Special Section: College/Back to School
Parental choice in Milwaukee remains intact
Program allows 15,000 low income students to attend private schools
The Milwaukee Parental Choice Program will remain intact and
preserve the right of participating parents to choose the best
educational environment for their children under an agreement on
the state budget.
The program had come under significant scrutiny during budget
deliberations and faced proposals offered by Senate Democrats
that would have effectively ended the program.
The program allows up to 15,000 low income parents in Milwaukee
to choose private schools for the children. Currently, about
9,600 students attend 103 private schools under the program.
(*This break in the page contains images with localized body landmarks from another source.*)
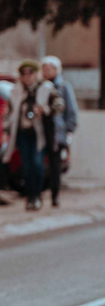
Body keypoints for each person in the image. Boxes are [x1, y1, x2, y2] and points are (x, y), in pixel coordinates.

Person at [2, 61, 64, 211]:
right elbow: (10, 113)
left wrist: (44, 109)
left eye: (30, 73)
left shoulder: (46, 88)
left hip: (40, 134)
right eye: (24, 73)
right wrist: (6, 130)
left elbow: (60, 105)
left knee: (37, 163)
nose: (27, 76)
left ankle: (37, 196)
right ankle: (31, 197)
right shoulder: (16, 91)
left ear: (35, 74)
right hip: (23, 133)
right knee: (27, 166)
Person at [42, 56, 79, 208]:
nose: (46, 71)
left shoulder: (63, 87)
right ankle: (35, 197)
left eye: (50, 68)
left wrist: (67, 129)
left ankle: (54, 196)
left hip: (57, 133)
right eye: (44, 68)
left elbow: (71, 111)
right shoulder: (40, 87)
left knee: (55, 166)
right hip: (41, 131)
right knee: (37, 164)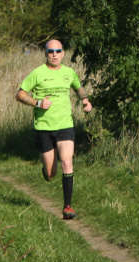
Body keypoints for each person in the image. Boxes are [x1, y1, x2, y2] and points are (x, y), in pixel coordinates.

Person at [16, 39, 92, 220]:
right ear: (46, 54)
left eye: (58, 51)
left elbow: (78, 87)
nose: (55, 54)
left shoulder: (69, 72)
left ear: (63, 53)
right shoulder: (38, 73)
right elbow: (20, 94)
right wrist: (37, 102)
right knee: (51, 174)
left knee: (67, 161)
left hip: (65, 125)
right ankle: (47, 171)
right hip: (43, 127)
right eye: (51, 51)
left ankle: (67, 206)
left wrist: (85, 100)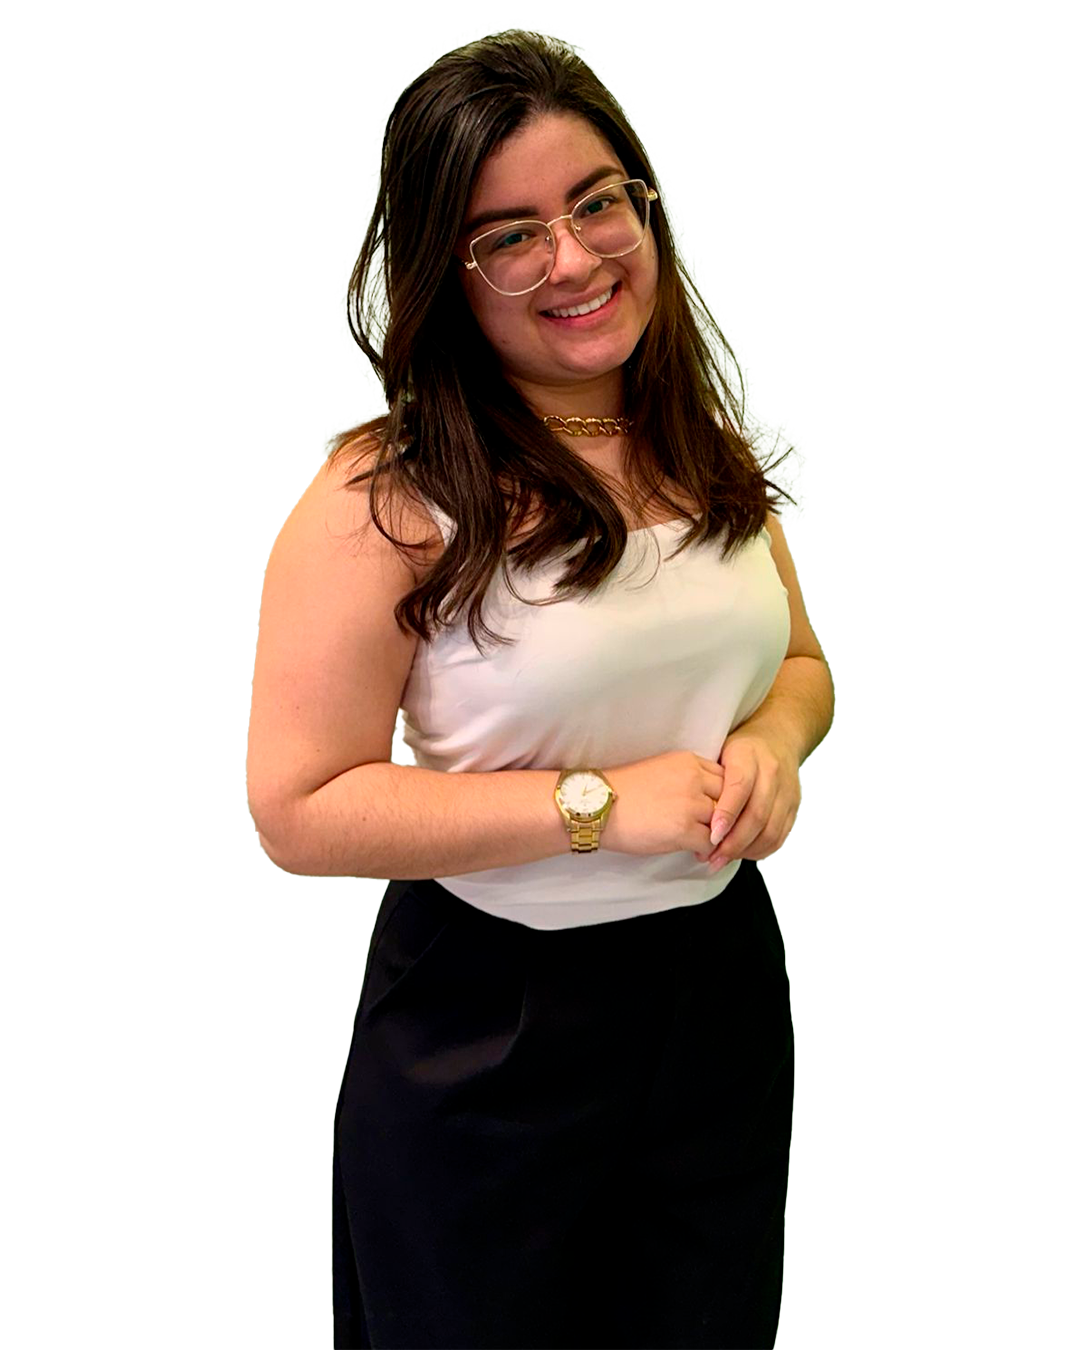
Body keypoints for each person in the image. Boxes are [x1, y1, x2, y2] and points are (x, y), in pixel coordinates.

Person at [246, 28, 833, 1350]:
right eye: (508, 236)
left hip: (718, 992)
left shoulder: (699, 439)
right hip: (489, 1022)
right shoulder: (384, 494)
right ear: (442, 275)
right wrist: (596, 806)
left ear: (645, 205)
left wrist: (776, 743)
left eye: (597, 202)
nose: (573, 258)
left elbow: (798, 663)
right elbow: (300, 807)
Studies show that the program results in higher parent
satisfaction, increased parental involvement, and positive
responses from public schools in Milwaukee. The program also has
generated $55 million of planned and completed private investment
to expand classroom space in some of the most distressed
neighborhoods in the city.
Members of the legislature's conference committee announced
agreement on a budget package, July 25, 2001, in Madison. The
agreement includes resolution of a funding issue that concerned
school districts outside Milwaukee. The new method of funding
ensures that no school district gains or loses as a consequence
of school choice.
"Parents not only in Milwaukee, but in the state of Wisconsin
have been affirmed by the state legislature that their role in
the development of their child's values and education is a right
that will be supported by the state. The common good prevailed,"
stated Lee Nagel, President of the Wisconsin Council of Religious
and Independent Schools.
Preservation of the choice program was achieved in large part
through the leadership of Assembly Speaker Scott Jensen, Rep.
John Gard and their colleagues in the Republican Assembly Caucus,
and the efforts of Representative Antonio Riley, Sen. Alberta
Darling, Sen. Bob Welch, and Gov. Scott McCallum.